The event can also be interpreted as an anticipatory Resurrection appearance, and the presence of the two prophets is often taken to signify Christ’s fulfillment of the Mosaic Law and the prophecies of the Old Testament.  The Transfiguration is also referenced in the Second Letter of Peter, where Peter’s presence as an eyewitness to Christ’s majesty is used to assure the readers that his message is true (1: 16-18).

A Moment of Glory

The gospels do not indicate the location of the mountain where the Transfiguration took place. Early church tradition places it on Mount Tabor, a prominent hill at the eastern end of the Jezreel valley, not far from Nazareth.  However, Eusebius, the bishop of Caesarea and church historian suggested that the Transfiguration should be associated with Mount Hermon near Caesarea Philippi.

Ultimately, it does not matter where the event took place. The important thing is that it testified to the coming Kingdom and the splendour of God’s son Jesus, the Messiah.

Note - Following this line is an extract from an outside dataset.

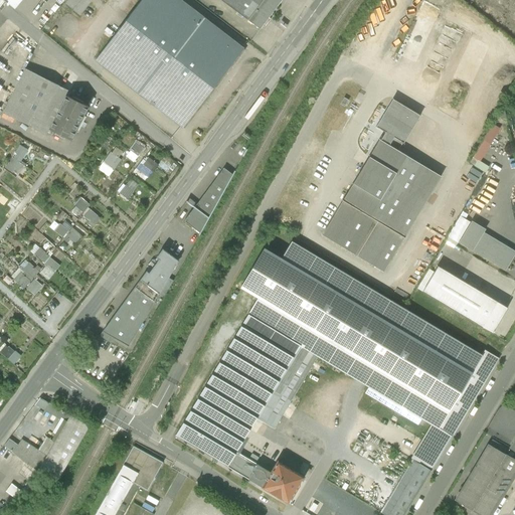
[(2,0),(4,1),(7,4),(7,3),(15,9),(21,0),(2,0)]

Both Matthew and Mark state that the Transfiguration occurred ‘after 6 days’ following the time of Peter’s great confession that Jesus was the Christ.  The three disciples who are privileged to witness the event are Peter, James, and John, the core disciples.

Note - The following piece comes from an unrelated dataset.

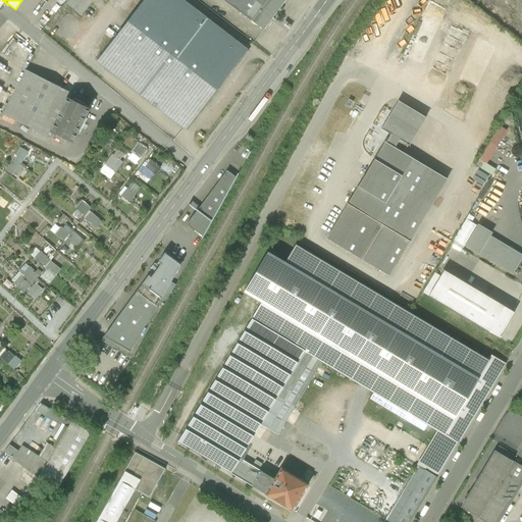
[(69,0),(66,4),(80,15),(92,0),(69,0)]
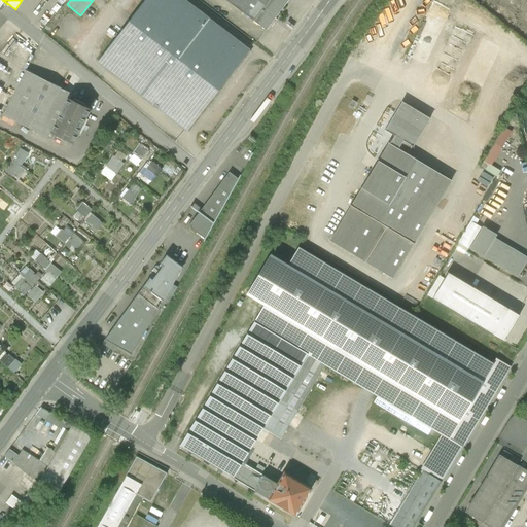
[(183,0),(145,0),(98,61),(185,129),(187,130),(249,50),(183,0)]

Luke in his account mentions details about the event that the others do not: He notes that it happened while Jesus was praying.  He mentions that Peter and his companions were “heavy with sleep and when they wakened, they saw his glory and the two men who stood with him.”  He writes that Peter made his suggestion to put up tents as Moses and Elijah were departing.

The fact that Peter did this as the others were on the point of leaving reveals a desire to prolong the experience of glory.  This means that poor Peter is actually focusing on the wrong thing!

Hope in the darkest of Times

The Transfiguration is meant to point forward to the sufferings Jesus is about to experience, and to strengthen the faith of the disciples, revealing to them in a powerful way the divine hand that is at work in the events Jesus will undergo.  It is intended to remove the horror of the cross from the hearts of the disciples and to prevent the humiliation of his voluntary suffering from disabling the faith of those who had witnessed the surpassing glory that lay concealed.

It also provides a firm foundation for the hope of the Church. The whole body of Christ is to understand the kind of transformation that it would receive as his gift.  The members of that body are to look forward to a share in that glory which first blazed out in Christ the head.

The Transfiguration was a special event in which God allowed certain disciples to have a privileged spiritual experience that was meant to strengthen their faith for the challenges they would later endure.  But it was only a temporary event.  It was not meant to be permanent.

In the same way, at certain times in this life, God may give certain members of the faithful special experiences of his grace that strengthen their faith  We should not expect them to continue indefinitely, nor should we be afraid or resentful when they are gone.

The human heart is restless until it rests in God. This is so precisely so because we are most human when we experience the transforming form of God in our minds and hearts. The Transfiguration is a celebration that beckons us back to our true home, to faith in God the Father, to trust in the words spoken by the Son, and to love with the Spirit that is poured into our hearts.